**RECORDS FOR THIS EXERCISE**.
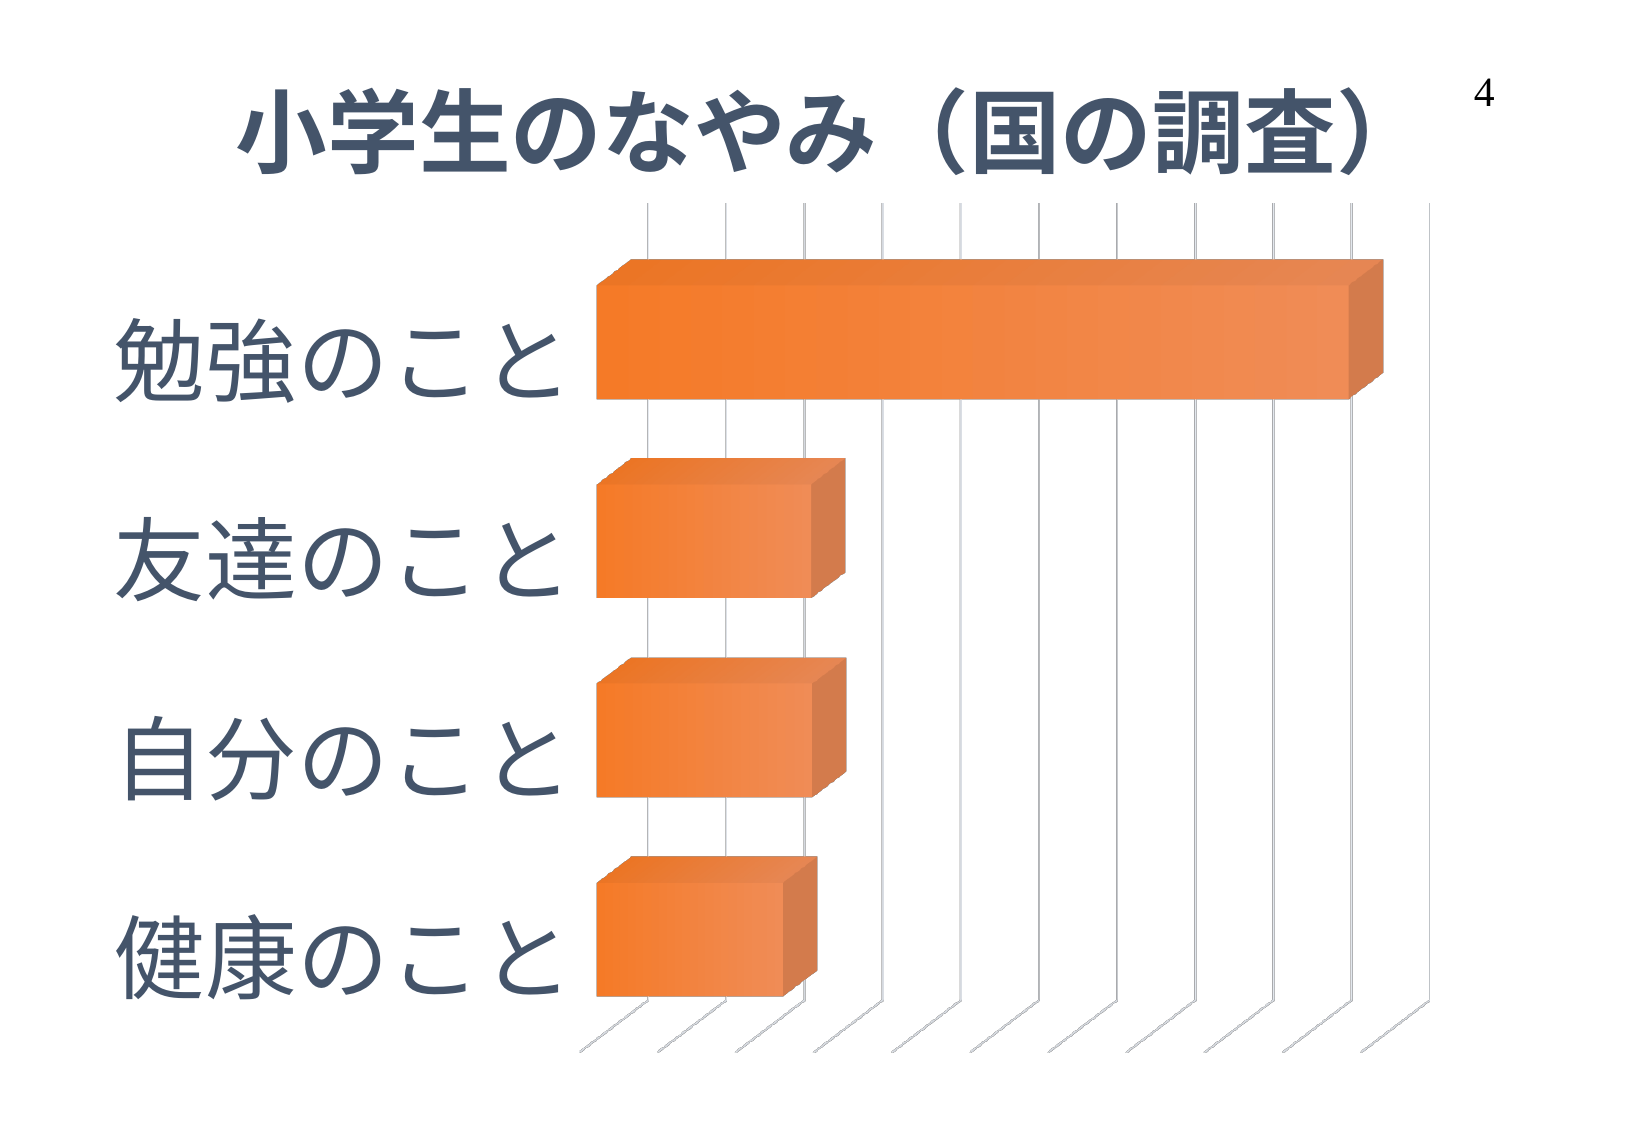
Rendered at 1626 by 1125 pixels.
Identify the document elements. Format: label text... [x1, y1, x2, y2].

---

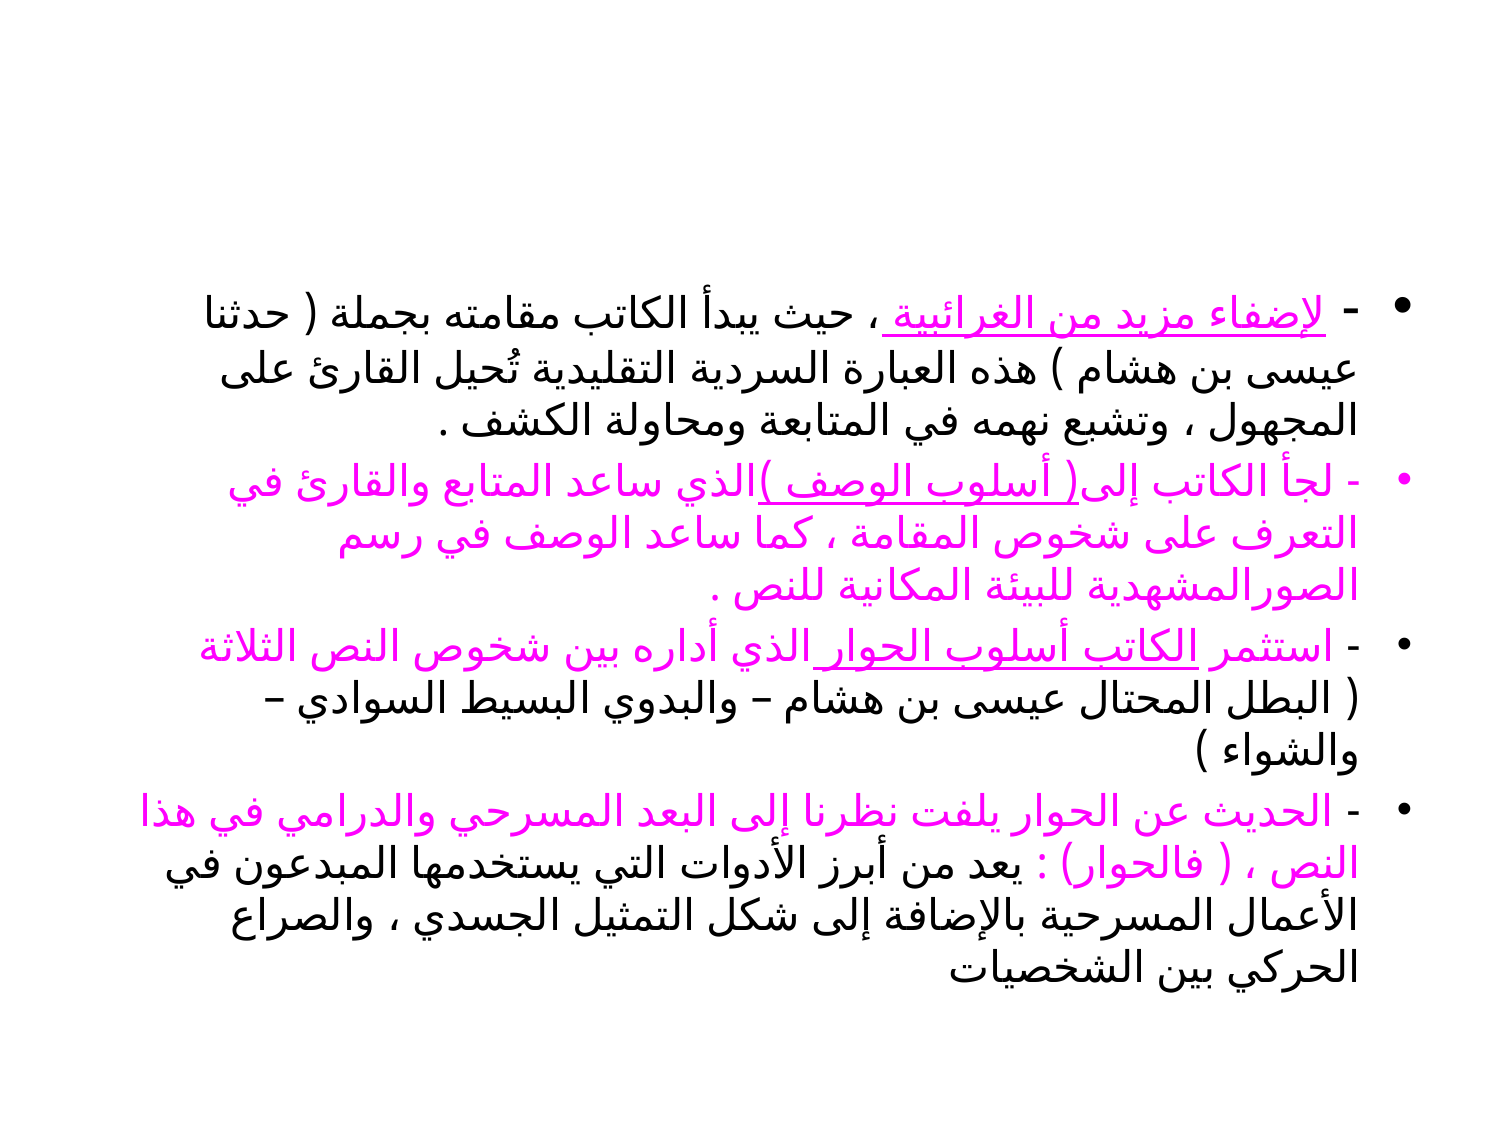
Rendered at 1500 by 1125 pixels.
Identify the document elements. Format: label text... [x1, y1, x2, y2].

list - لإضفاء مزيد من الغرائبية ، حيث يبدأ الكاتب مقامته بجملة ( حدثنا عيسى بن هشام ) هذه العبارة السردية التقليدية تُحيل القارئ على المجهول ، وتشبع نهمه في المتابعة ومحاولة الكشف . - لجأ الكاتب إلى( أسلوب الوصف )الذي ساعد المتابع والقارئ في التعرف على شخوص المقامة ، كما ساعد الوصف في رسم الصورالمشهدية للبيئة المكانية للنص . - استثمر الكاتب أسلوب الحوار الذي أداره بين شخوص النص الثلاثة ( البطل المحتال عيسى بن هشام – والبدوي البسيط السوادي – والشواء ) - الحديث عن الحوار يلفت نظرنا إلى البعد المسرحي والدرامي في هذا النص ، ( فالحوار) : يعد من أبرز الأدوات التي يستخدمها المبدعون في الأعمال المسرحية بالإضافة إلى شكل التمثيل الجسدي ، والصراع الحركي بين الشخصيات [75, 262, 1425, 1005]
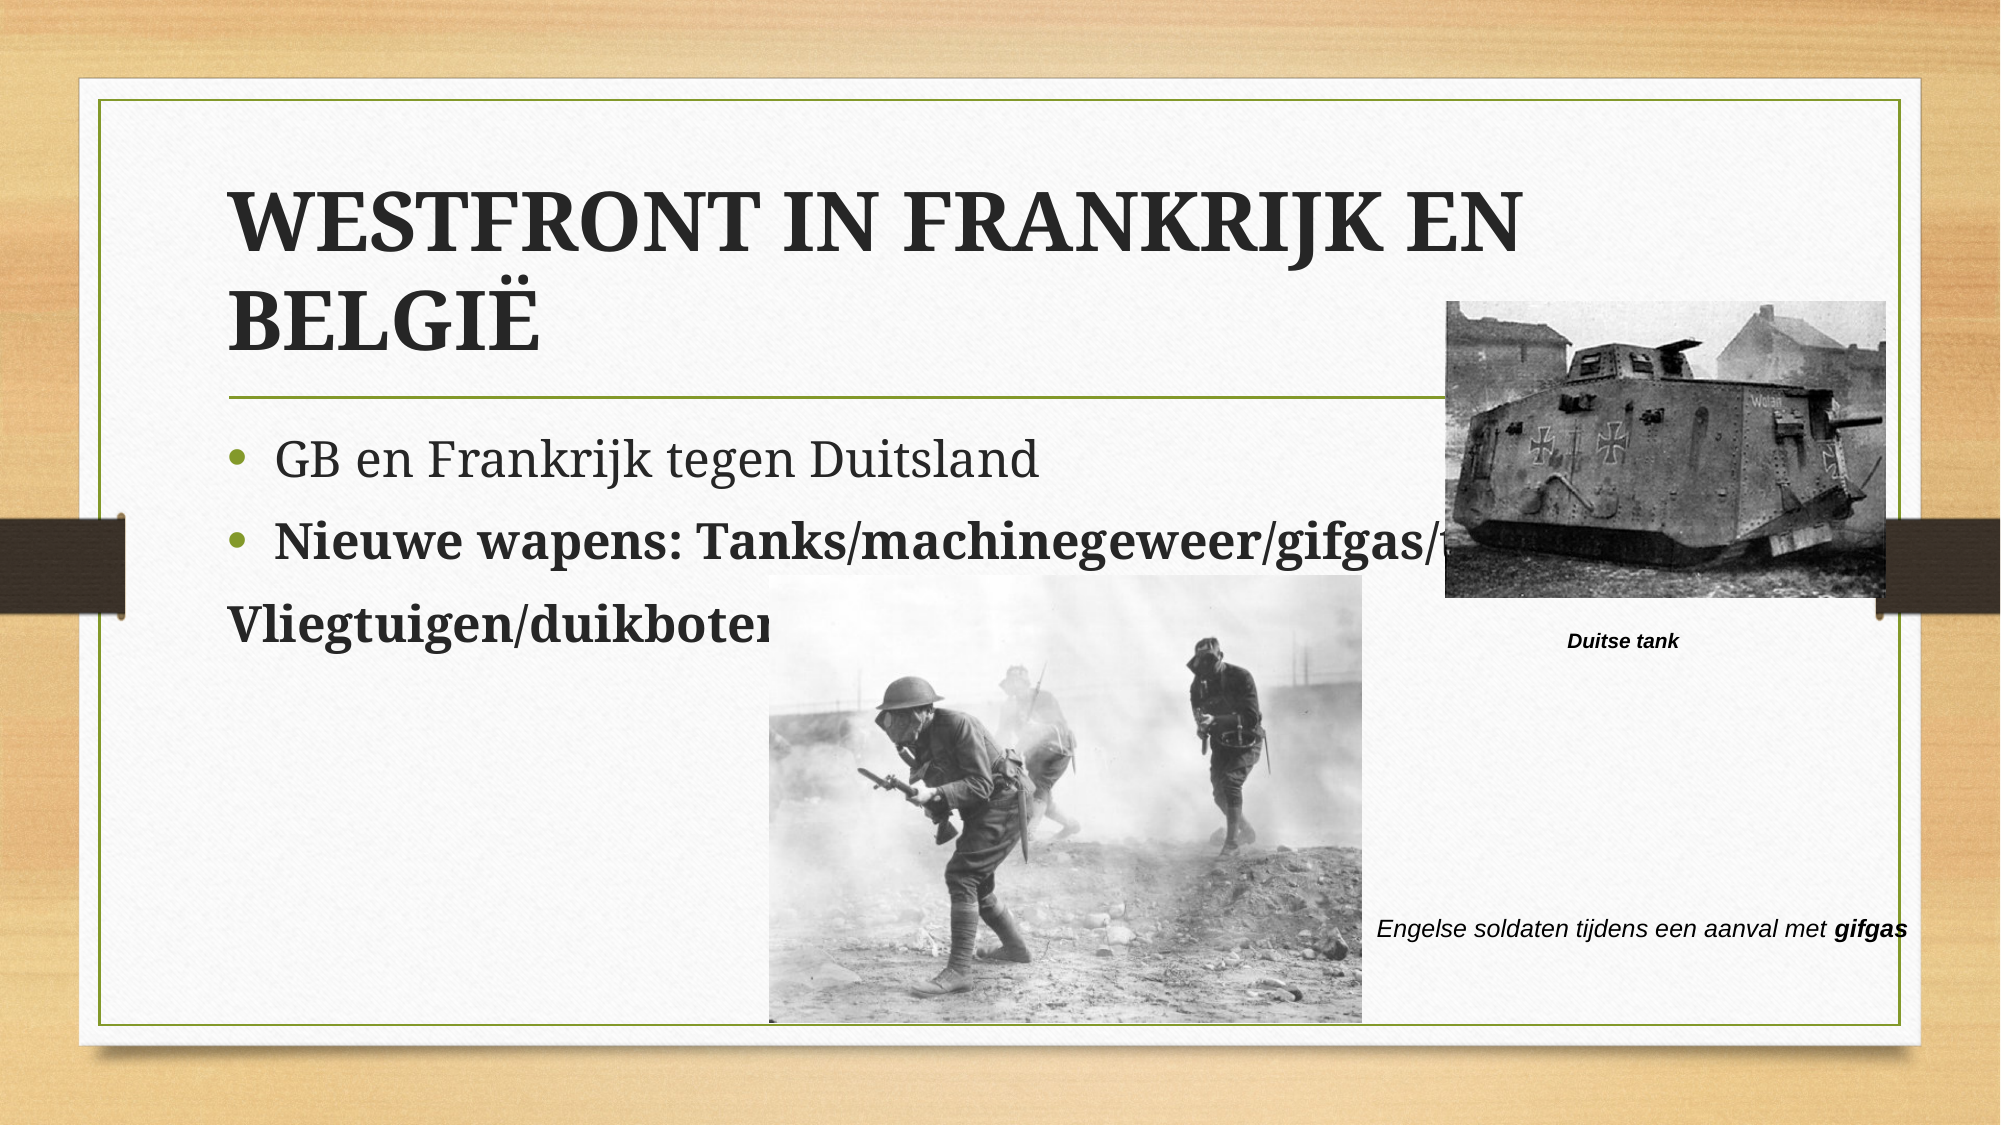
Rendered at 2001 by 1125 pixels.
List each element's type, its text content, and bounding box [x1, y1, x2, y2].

--

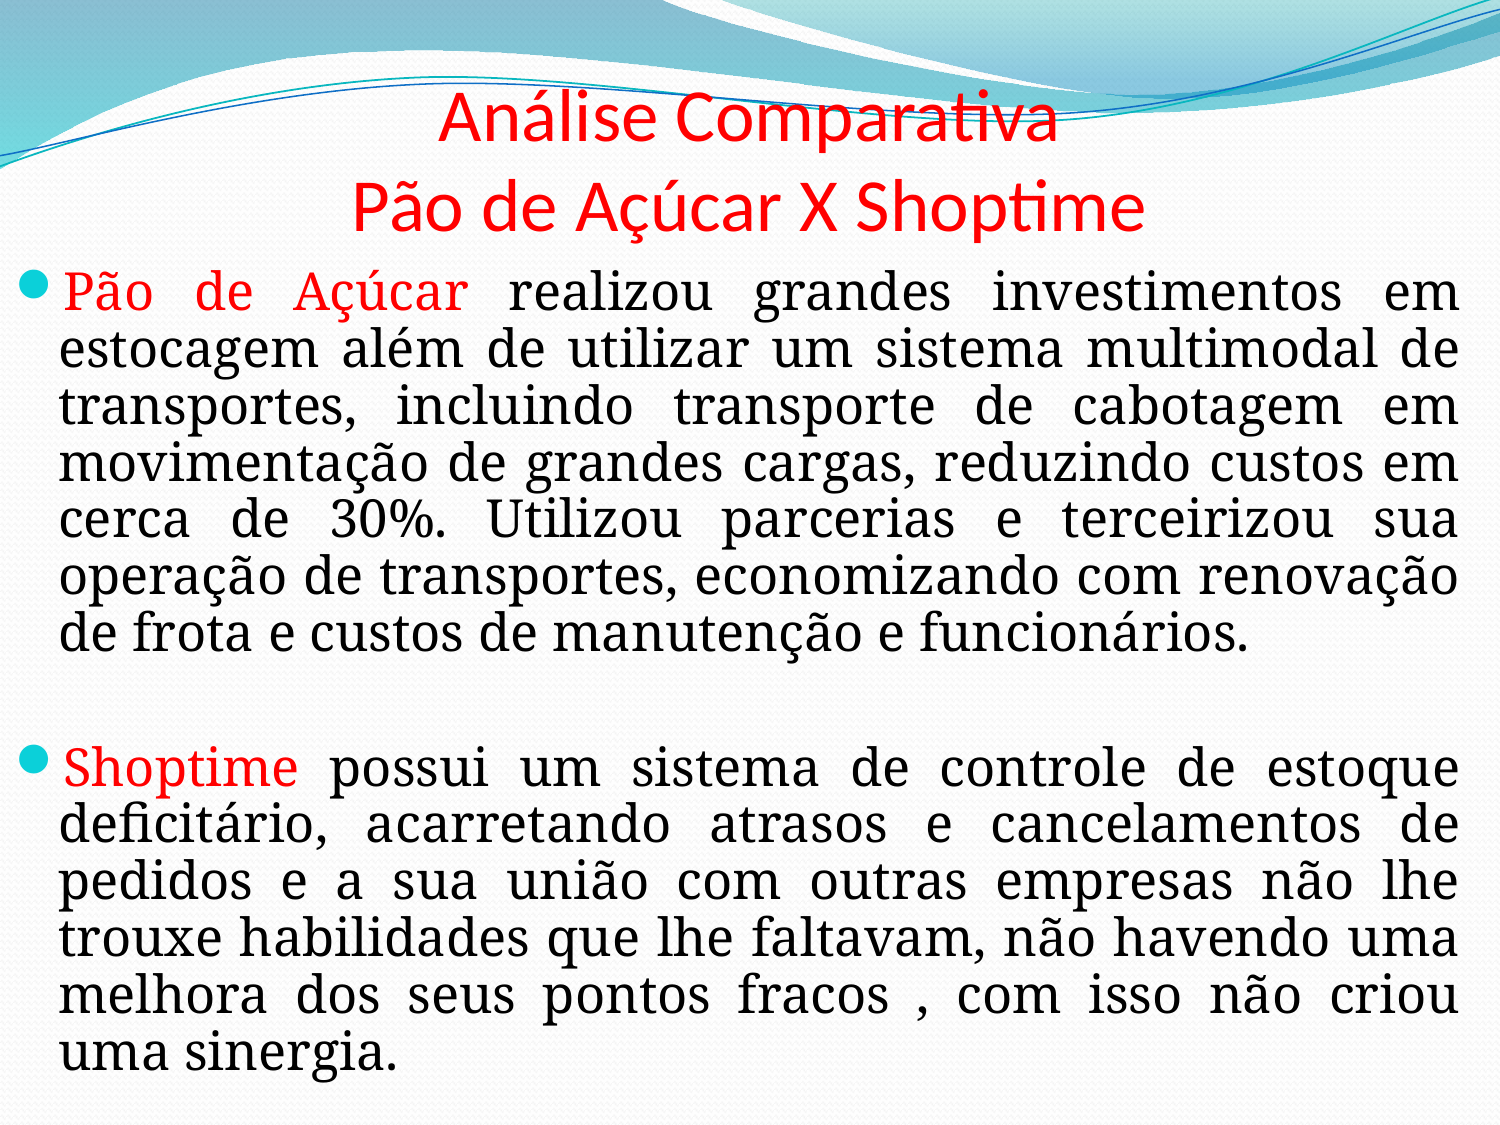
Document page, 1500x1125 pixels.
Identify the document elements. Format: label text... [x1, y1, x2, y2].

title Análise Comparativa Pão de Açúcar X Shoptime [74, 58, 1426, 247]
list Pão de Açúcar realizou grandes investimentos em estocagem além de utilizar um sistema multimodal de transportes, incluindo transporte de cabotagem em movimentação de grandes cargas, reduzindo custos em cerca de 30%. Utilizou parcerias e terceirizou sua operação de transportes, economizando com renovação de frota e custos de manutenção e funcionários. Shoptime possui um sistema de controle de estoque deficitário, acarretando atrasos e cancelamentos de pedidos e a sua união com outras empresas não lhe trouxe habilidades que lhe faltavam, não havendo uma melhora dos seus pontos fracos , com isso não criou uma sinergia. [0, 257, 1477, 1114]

**INSTRUCTION**.
Counting the lines of the material that hold the string "Rendered", state the total and nothing besides.

**OUTPUT BELOW**.
3